## ASSIGNMENT:
The answer consists only of the lines from the beginning of the listing below to the line holding "G04 Gerber Fmt", inclusive, with every picture removed.

▬▬▬▬▬▬▬▬▬▬

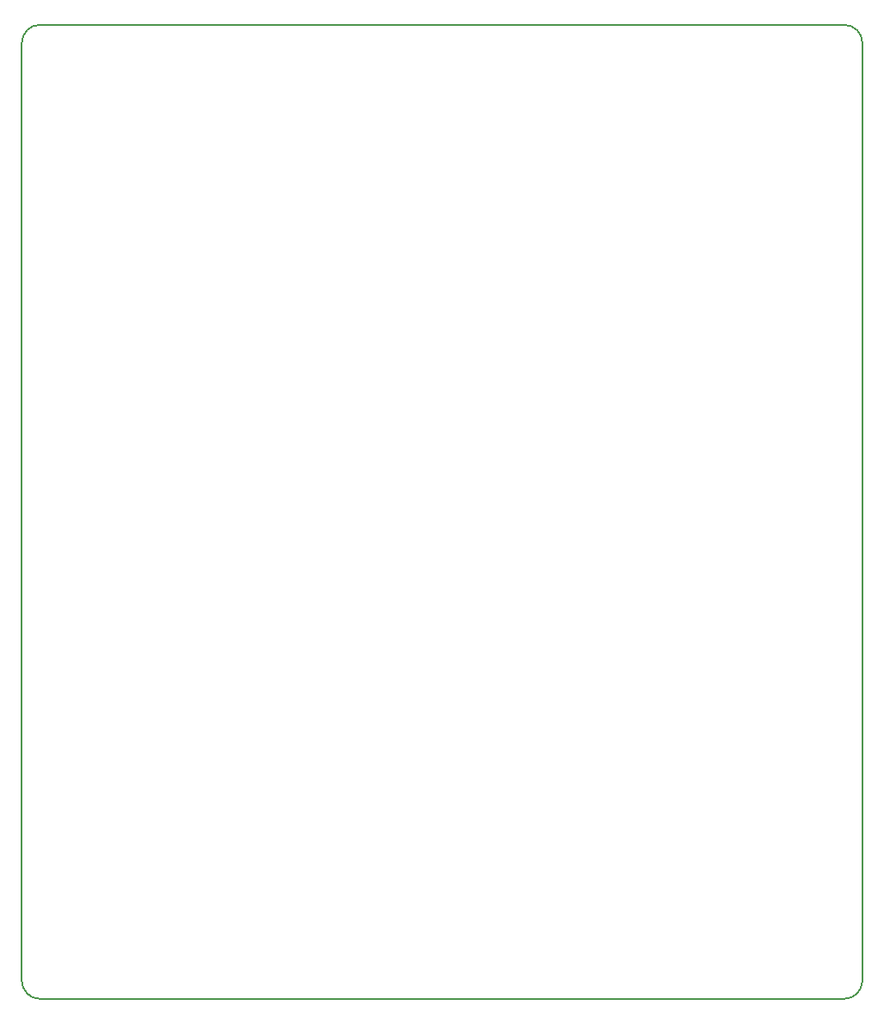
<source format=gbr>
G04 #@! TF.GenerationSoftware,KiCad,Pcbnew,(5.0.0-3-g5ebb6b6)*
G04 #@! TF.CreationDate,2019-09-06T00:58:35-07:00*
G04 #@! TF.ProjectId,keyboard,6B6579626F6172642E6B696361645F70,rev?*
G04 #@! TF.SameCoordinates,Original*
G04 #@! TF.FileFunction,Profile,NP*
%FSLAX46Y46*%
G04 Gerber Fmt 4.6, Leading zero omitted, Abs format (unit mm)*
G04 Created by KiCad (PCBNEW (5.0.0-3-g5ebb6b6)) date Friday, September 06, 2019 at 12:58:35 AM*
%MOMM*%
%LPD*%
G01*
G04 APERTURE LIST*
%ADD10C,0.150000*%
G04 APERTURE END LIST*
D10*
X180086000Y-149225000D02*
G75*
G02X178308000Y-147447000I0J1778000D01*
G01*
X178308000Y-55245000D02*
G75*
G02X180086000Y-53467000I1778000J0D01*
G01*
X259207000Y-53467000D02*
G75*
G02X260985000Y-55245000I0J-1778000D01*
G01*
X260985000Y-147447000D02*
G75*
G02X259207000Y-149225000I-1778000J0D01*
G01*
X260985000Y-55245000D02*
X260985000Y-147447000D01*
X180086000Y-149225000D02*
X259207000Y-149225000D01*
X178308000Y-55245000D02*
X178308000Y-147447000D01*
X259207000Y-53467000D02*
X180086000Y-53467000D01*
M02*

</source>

▬▬▬▬▬▬▬▬▬▬

## OUTPUT FOR THIS EXERCISE:
<source format=gbr>
G04 #@! TF.GenerationSoftware,KiCad,Pcbnew,(5.0.0-3-g5ebb6b6)*
G04 #@! TF.CreationDate,2019-09-06T00:58:35-07:00*
G04 #@! TF.ProjectId,keyboard,6B6579626F6172642E6B696361645F70,rev?*
G04 #@! TF.SameCoordinates,Original*
G04 #@! TF.FileFunction,Profile,NP*
%FSLAX46Y46*%
G04 Gerber Fmt 4.6, Leading zero omitted, Abs format (unit mm)*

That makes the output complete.